Let \(\varGamma \) be the game defined in Example 3. The follower’s best reply correspondence M is given in (14). Since for any \(x\in [{1}/{2},2]\)

$$\begin{aligned} \max _{y\in M(x)}{L(x,y)}=-x+1, \qquad \min _{y\in M(x)}{L(x,y)}={\left\{ \begin{array}{ll} -x-1, &{} \text{ if } x\in [1/2,1] \\ -x+1, &{} \text{ if } x\in ]1,2], \end{array}\right. } \end{aligned}$$

then

$$\begin{aligned} \mathop {{{\mathrm{Arg\,max}}}}\limits _{x\in [1/2,2]}{\max _{y\in \mathcal {Y}(x)}{L(x,y)}}=\{1/2\}, \qquad \mathop {{{\mathrm{Arg\,max}}}}\limits _{x\in [1/2,2]}{\min _{y\in \mathcal {Y}(x)}{L(x,y)}}=\emptyset . \end{aligned}$$

Hence, the strong Stackelberg equilibrium is the action profile \((1/2,-1)\) as \(\{-1\}={{\mathrm{Arg\,max}}}_{y\in \mathcal {Y}(1/2)}{L(1/2,y)}\). Instead, the weak Stackelberg equilibrium does not exist.
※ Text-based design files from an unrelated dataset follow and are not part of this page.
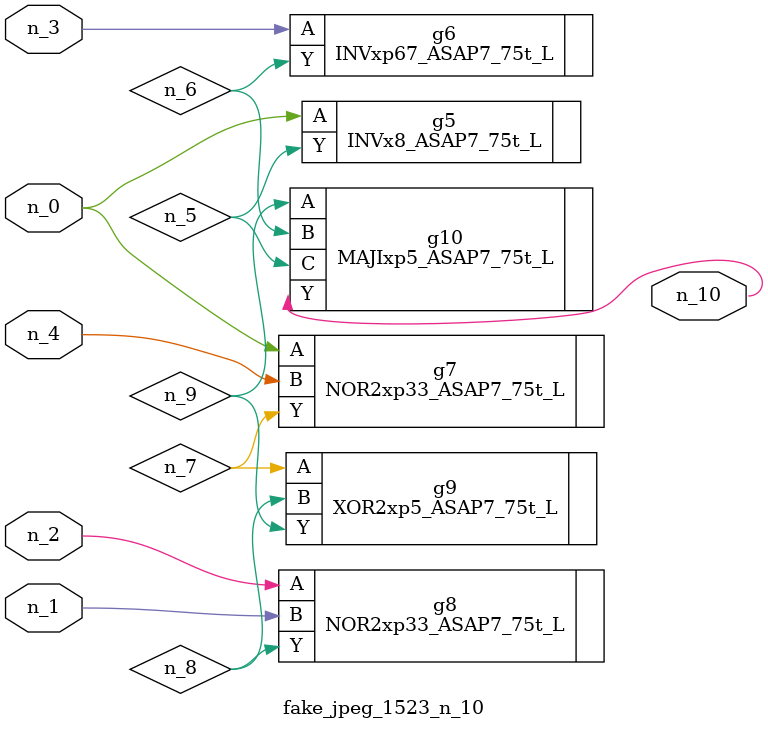
<source format=v>
module fake_jpeg_1523_n_10 (n_3, n_2, n_1, n_0, n_4, n_10);

input n_3;
input n_2;
input n_1;
input n_0;
input n_4;

output n_10;

wire n_8;
wire n_9;
wire n_6;
wire n_5;
wire n_7;

INVx8_ASAP7_75t_L g5 ( 
.A(n_0),
.Y(n_5)
);

INVxp67_ASAP7_75t_L g6 ( 
.A(n_3),
.Y(n_6)
);

NOR2xp33_ASAP7_75t_L g7 ( 
.A(n_0),
.B(n_4),
.Y(n_7)
);

NOR2xp33_ASAP7_75t_L g8 ( 
.A(n_2),
.B(n_1),
.Y(n_8)
);

XOR2xp5_ASAP7_75t_L g9 ( 
.A(n_7),
.B(n_8),
.Y(n_9)
);

MAJIxp5_ASAP7_75t_L g10 ( 
.A(n_9),
.B(n_6),
.C(n_5),
.Y(n_10)
);


endmodule
</source>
Procedure (\({\mathcal {CM}}\)) generates the sequence \((\bar{x}_n,\varphi _n)_n\) defined in (15). The sequence of actions \((\bar{x}_n,\varphi _n(\bar{x}_n))_{n\ge 2}=(1+{2}/{a_n},1)_{n\ge 2}\) converges to \((1,-1)\), which is neither a strong nor a weak Stackelberg equilibrium.

5 Conclusion

In this paper, we presented a theoretical method to construct a subgame perfect Nash equilibrium of a one-leader one-follower two-stage game by using a learning approach via costs to move. The method is based on a procedure that allows to overcome the difficulties occurring when the follower’s best reply correspondence is not single-valued. In fact, we constructed recursively a sequence of SPNEs of classical Stackelberg games whose payoff functions are obtained by subtracting to the payoff functions of the initial game a cost to move term depending on the SPNE reached at the previous step. Hence, we showed the existence of an SPNE achievable via this learning method under mild assumptions on the data of the game.
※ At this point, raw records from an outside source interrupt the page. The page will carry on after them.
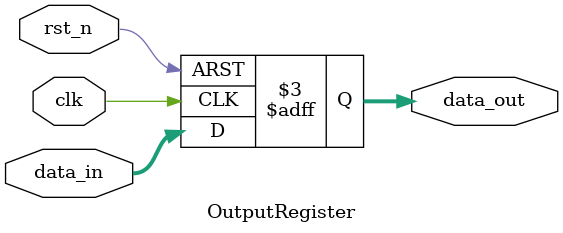
<source format=sv>
module SyncNOT(
    input clk,
    input rst_n,
    input [15:0] async_in,
    output [15:0] synced_not
);
    // 内部连线
    wire [15:0] sampled_data;
    wire [15:0] inverted_data;
    
    // 实例化输入同步子模块
    InputSampler input_stage (
        .clk(clk),
        .rst_n(rst_n),
        .async_in(async_in),
        .sampled_out(sampled_data)
    );
    
    // 实例化数据处理子模块
    DataInverter processing_stage (
        .clk(clk),
        .rst_n(rst_n),
        .data_in(sampled_data),
        .data_out(inverted_data)
    );
    
    // 实例化输出寄存器子模块
    OutputRegister output_stage (
        .clk(clk),
        .rst_n(rst_n),
        .data_in(inverted_data),
        .data_out(synced_not)
    );
endmodule

// 输入采样子模块
module InputSampler #(
    parameter WIDTH = 16
)(
    input clk,
    input rst_n,
    input [WIDTH-1:0] async_in,
    output reg [WIDTH-1:0] sampled_out
);
    always @(posedge clk or negedge rst_n) begin
        if (!rst_n) begin
            sampled_out <= {WIDTH{1'b0}};
        end else begin
            sampled_out <= async_in;
        end
    end
endmodule

// 数据处理子模块
module DataInverter #(
    parameter WIDTH = 16
)(
    input clk,
    input rst_n,
    input [WIDTH-1:0] data_in,
    output reg [WIDTH-1:0] data_out
);
    always @(posedge clk or negedge rst_n) begin
        if (!rst_n) begin
            data_out <= {WIDTH{1'b0}};
        end else begin
            data_out <= ~data_in;
        end
    end
endmodule

// 输出寄存器子模块
module OutputRegister #(
    parameter WIDTH = 16
)(
    input clk,
    input rst_n,
    input [WIDTH-1:0] data_in,
    output reg [WIDTH-1:0] data_out
);
    always @(posedge clk or negedge rst_n) begin
        if (!rst_n) begin
            data_out <= {WIDTH{1'b0}};
        end else begin
            data_out <= data_in;
        end
    end
endmodule
</source>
The analysis for one-leader two-follower two-stage games is presently in progress. In this case, the non-uniqueness of the parametric Nash equilibria obtained as the optimal reaction of the followers will be possibly overcome by applying a learning method based on costs to move and known results about uniqueness of Nash equilibria as Rosen [37], Ceparano and Quartieri [10] or Caruso et al. [9].
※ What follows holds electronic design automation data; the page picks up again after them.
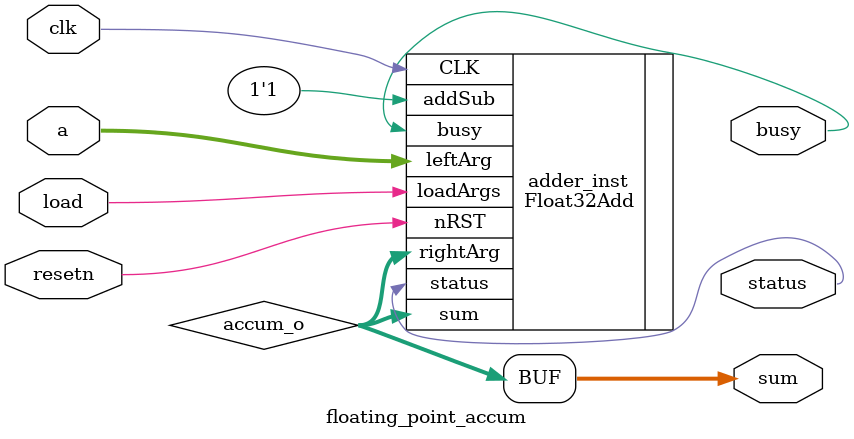
<source format=sv>
module floating_point_accum (
  input  logic        clk   , //! clock signal
  input  logic        resetn, //! Active level 0
  input  logic [31:0] a     , //! Add numbers
  input  logic        load  , //! Load strobe for a and b signals
  output logic        busy  , //! High means performing calculations, low means result ready.
  output logic        status, //! Status output. Bit 2 - Not a Number, Bit 1 - Infinity, Bit 0 - Denormal.
  output logic [31:0] sum     //! Accumulator output
);

  logic [31:0] accum_o;
  
  Float32Add adder_inst (
    .CLK(clk),      
    .nRST(resetn),  
    .leftArg(a),    
    .rightArg(accum_o),   
    .addSub(1'b1),
    .loadArgs(load),
    .status(status),    
    .busy(busy),
    .sum(accum_o)     
  );

  assign sum = accum_o;
endmodule
</source>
Another direction for future research is the extension of our learning method to Stackelberg differential games. In fact, starting from Chen and Cruz [11] and Simaan and Cruz [40], the literature on Stackelberg differential games has dealt essentially with situations where, for any control path chosen by the leader, the follower’s optimal control path is unique. Using a generalization of the proposed constructive procedure with costs to move, we aim to approach an SPNE even in Stackelberg differential games whose follower’s optimal control path is not uniquely determined.

Furthermore, we purpose to adapt the method presented in this paper to semivectorial bilevel optimal control problems [7] that are differential games with hierarchical play where one leader in the first stage faces a scalar optimal control problem and more followers in the second stage solve a cooperative differential game. In fact, our learning approach via costs to move could be useful to construct SPNEs when the followers’ Pareto control paths is not unique requiring only convexity assumptions, whereas in Bonnel and Morgan [7] the non-single-valuedness of the followers’ best reply correspondence is overcome in the optimistic and the pessimistic situations associated with the problem by means of some strict convexity assumptions.